Supplied data:
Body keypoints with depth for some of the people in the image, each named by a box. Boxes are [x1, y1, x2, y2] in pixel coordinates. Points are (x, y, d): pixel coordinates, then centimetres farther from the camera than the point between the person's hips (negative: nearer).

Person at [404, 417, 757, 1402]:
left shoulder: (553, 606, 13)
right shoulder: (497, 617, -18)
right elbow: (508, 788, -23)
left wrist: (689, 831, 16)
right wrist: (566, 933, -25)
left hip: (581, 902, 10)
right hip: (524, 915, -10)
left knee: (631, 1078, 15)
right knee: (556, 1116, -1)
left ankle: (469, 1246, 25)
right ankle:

Exercise description: What is needed is a word-for-word restatement of every line from the one with "left hip: (581, 902, 10)" to the end of the entries above.

Answer area:
left hip: (581, 902, 10)
right hip: (524, 915, -10)
left knee: (631, 1078, 15)
right knee: (556, 1116, -1)
left ankle: (469, 1246, 25)
right ankle:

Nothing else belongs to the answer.